TASK GOAL:
Sift the material for lines containing "occhiali", and return them.

RECORD EXCERPTS:
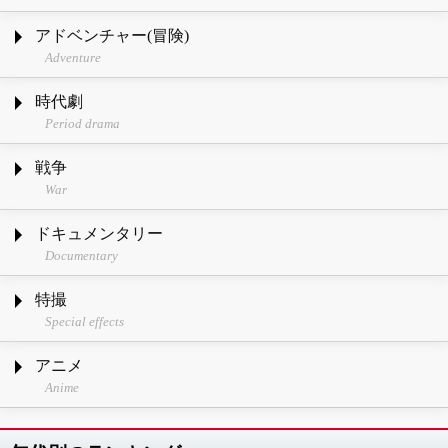
アドベンチャー(冒険)
Adventure
時代劇
Period drama
戦争
War
ドキュメンタリー
Documentary
特撮
Special effects
アニメ
Anime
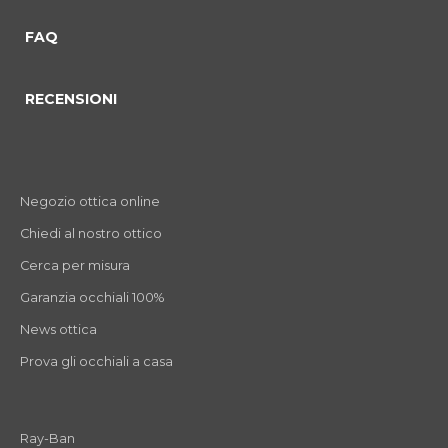
FAQ
RECENSIONI
Negozio ottica online
Chiedi al nostro ottico
Cerca per misura
Garanzia occhiali 100%
News ottica
Prova gli occhiali a casa
Ray-Ban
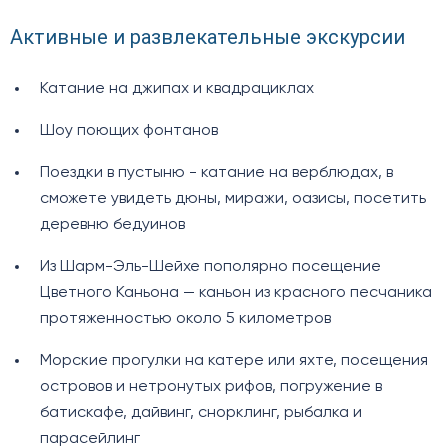
Активные и развлекательные экскурсии
Катание на джипах и квадрациклах
Шоу поющих фонтанов
Поездки в пустыню - катание на верблюдах, в
сможете увидеть дюны, миражи, оазисы, посетить
деревню бедуинов
Из Шарм-Эль-Шейхе пополярно посещение
Цветного Каньона — каньон из красного песчаника
протяженностью около 5 километров
Морские прогулки на катере или яхте, посещения
островов и нетронутых рифов, погружение в
батискафе, дайвинг, снорклинг, рыбалка и
парасейлинг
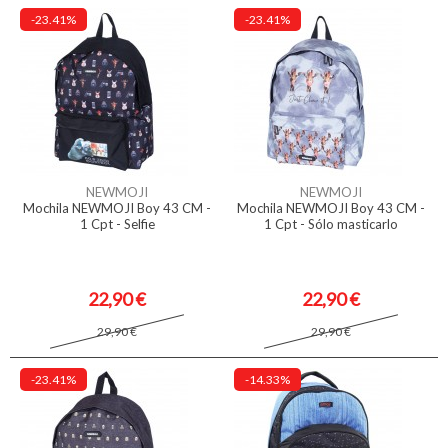
-23.41%
-23.41%
NEWMOJI
NEWMOJI
Mochila NEWMOJI Boy 43 CM -
Mochila NEWMOJI Boy 43 CM -
1 Cpt - Selfie
1 Cpt - Sólo masticarlo
22,90 €
22,90 €
29,90 €
29,90 €
-23.41%
-14.33%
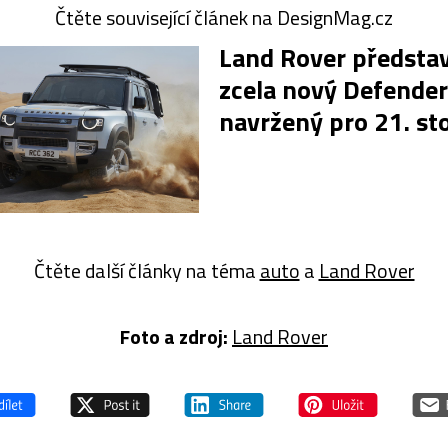
Čtěte související článek na DesignMag.cz
Land Rover představ
zcela nový Defender
navržený pro 21. sto
Čtěte další články na téma
auto
a
Land Rover
Foto a zdroj:
Land Rover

RESULT OF THE EXERCISE:
Garanzia occhiali 100%
Prova gli occhiali a casa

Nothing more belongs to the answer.